Don't codegen deform code for virtual tuples in expr eval for scan fetch
Hello Hackers,
This is to address a TODO I found in the JIT expression evaluation
code (opcode =
EEOP_INNER_FETCHSOME/EEOP_OUTER_FETCHSOME/EEOP_SCAN_FETCHSOME):
* TODO: skip nvalid check if slot is fixed and known to
* be a virtual slot.
Not only should we skip the nvalid check if the tuple is virtual, the
whole basic block should be a no-op.

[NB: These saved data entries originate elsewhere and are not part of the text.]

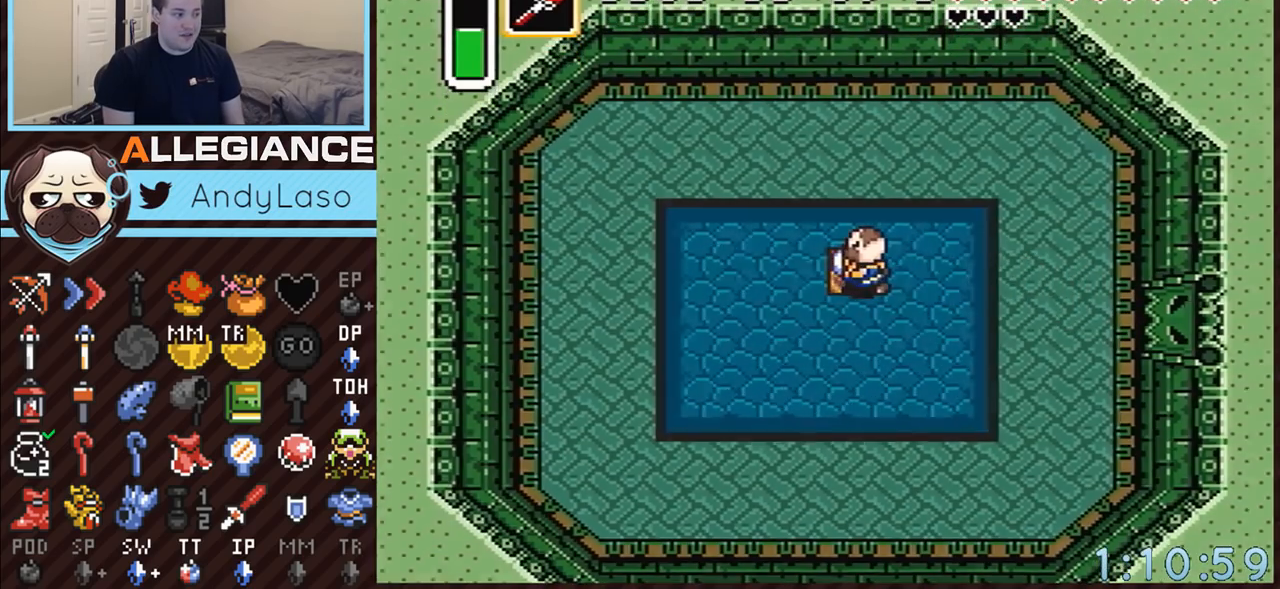
{"buttons": [], "events": [[150, "DPAD_LEFT", "up"]]}
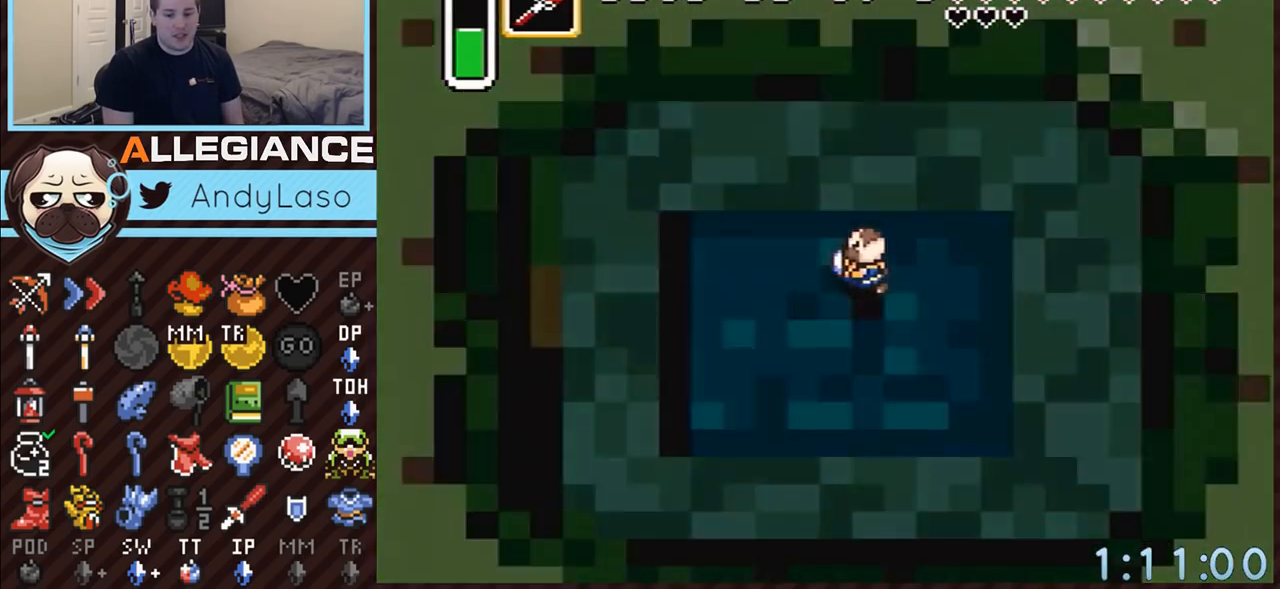
{"buttons": [], "events": []}
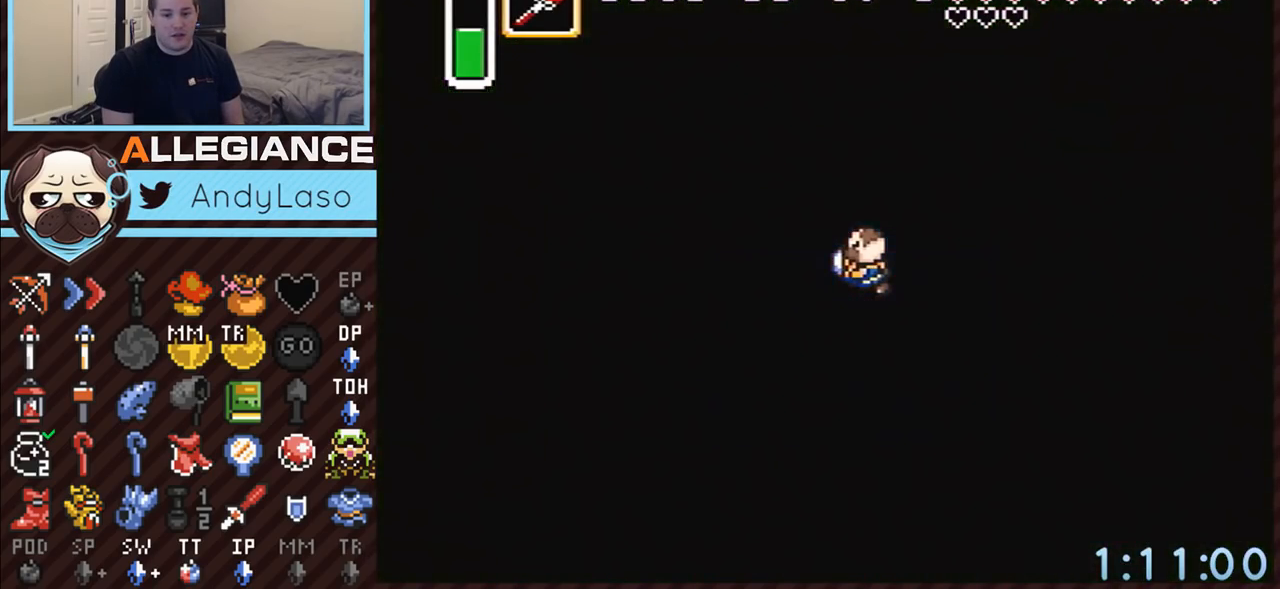
{"buttons": [], "events": []}
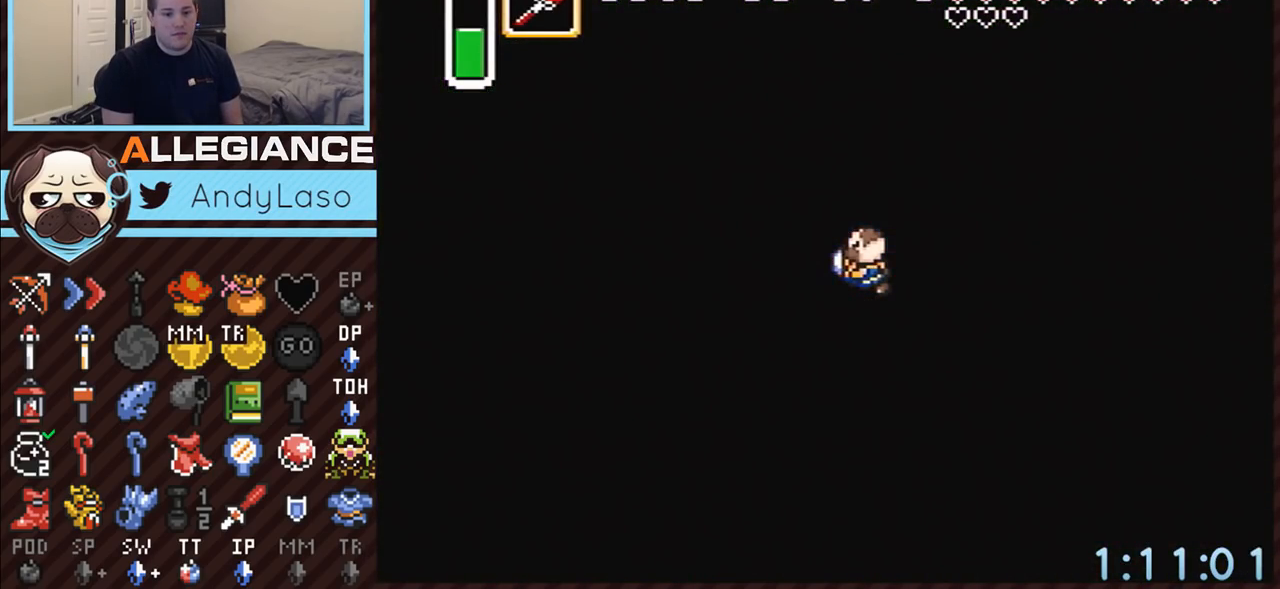
{"buttons": [], "events": []}
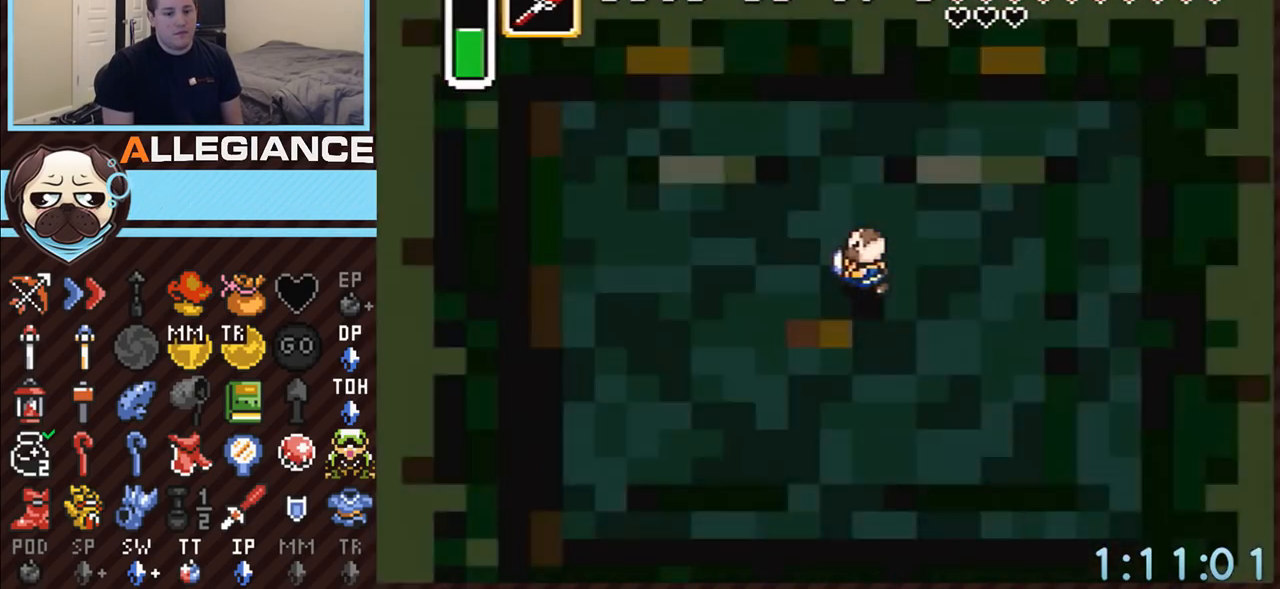
{"buttons": [], "events": []}
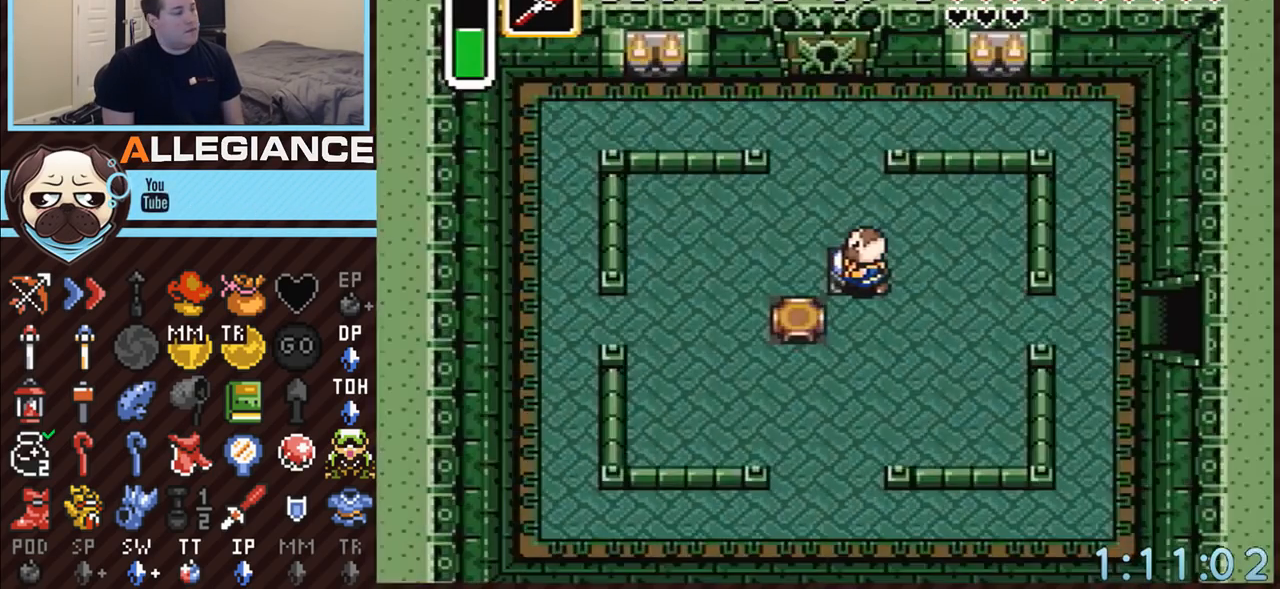
{"buttons": ["DPAD_DOWN"], "events": [[317, "DPAD_DOWN", "down"]]}
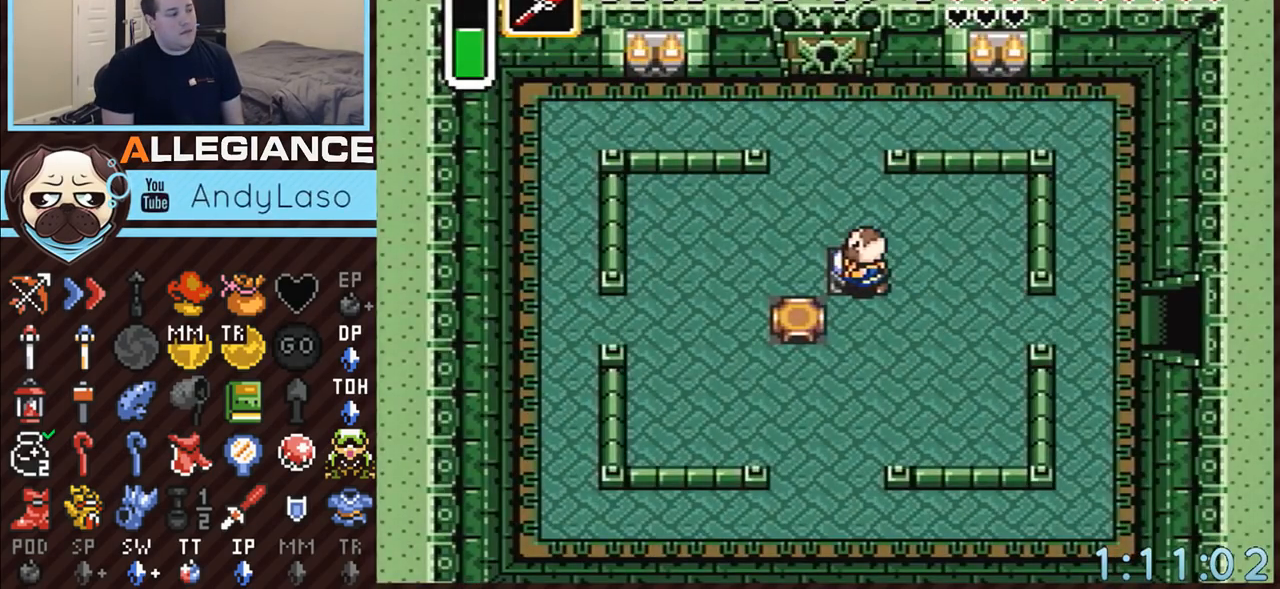
{"buttons": ["A", "DPAD_RIGHT"], "events": [[317, "A", "down"], [383, "DPAD_DOWN", "up"], [383, "DPAD_RIGHT", "down"]]}
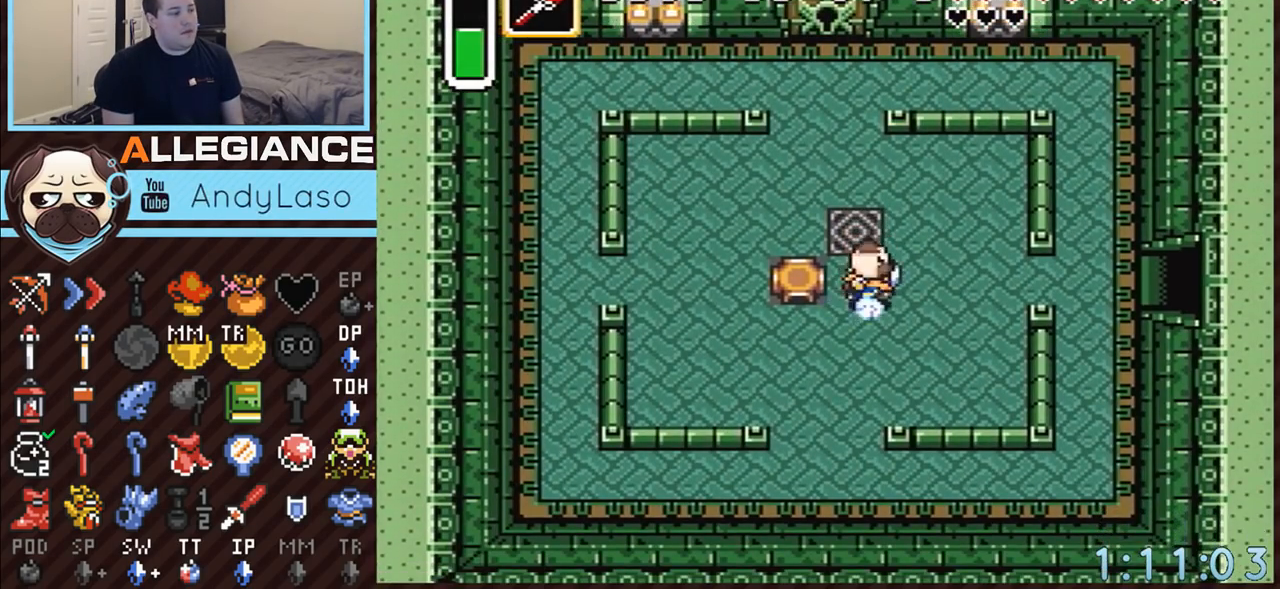
{"buttons": ["A"], "events": [[150, "DPAD_RIGHT", "up"]]}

There is no deforming to be done,
JIT (slot_compile_deform) or otherwise (slot_getsomeattrs) for virtual
tuples.
Attached is a patch 0001 that achieves exactly that by:
1. Performing the check at the very beginning of the case.
2. Emitting an unconditional branch to the next opblock if we have a
virtual tuple. We end up with a block with just the single
unconditional branch instruction in this case. This block is optimized
away when we run llvm_optimize_module().
Also enclosed is another patch 0002 that adds on some minor
refactoring of conditionals around whether to JIT deform or not.
---
Soumyadeep Chakraborty
Attachments:
0001-Don-t-codegen-if-tuple-is-virtual-in-expr-eval-of-sc.patchapplication/octet-stream; name=0001-Don-t-codegen-if-tuple-is-virtual-in-expr-eval-of-sc.patchDownload+12-11
0002-Minor-refactor-JIT-deform-or-not.patchapplication/octet-stream; name=0002-Minor-refactor-JIT-deform-or-not.patchDownload+5-11
Hello,
In my previous patch 0001, the resulting opblock consisted of a single
br instruction to it's successor opblock. Such a block represents
unnecessary overhead. Even though such a block would be optimized
away, what if optimization is not performed (perhaps due to
jit_optimize_above_cost)? Perhaps we could be more aggressive. We
could maybe remove the opblock altogether. However, such a solution
is not without complexity.
Such unlinking is non-trivial, and is one of the things the
simplify-cfg pass takes care of. One solution could be to run this
pass ad-hoc for the evalexpr function. Or we could perform the
unlinking during codegen. Such a solution is presented below.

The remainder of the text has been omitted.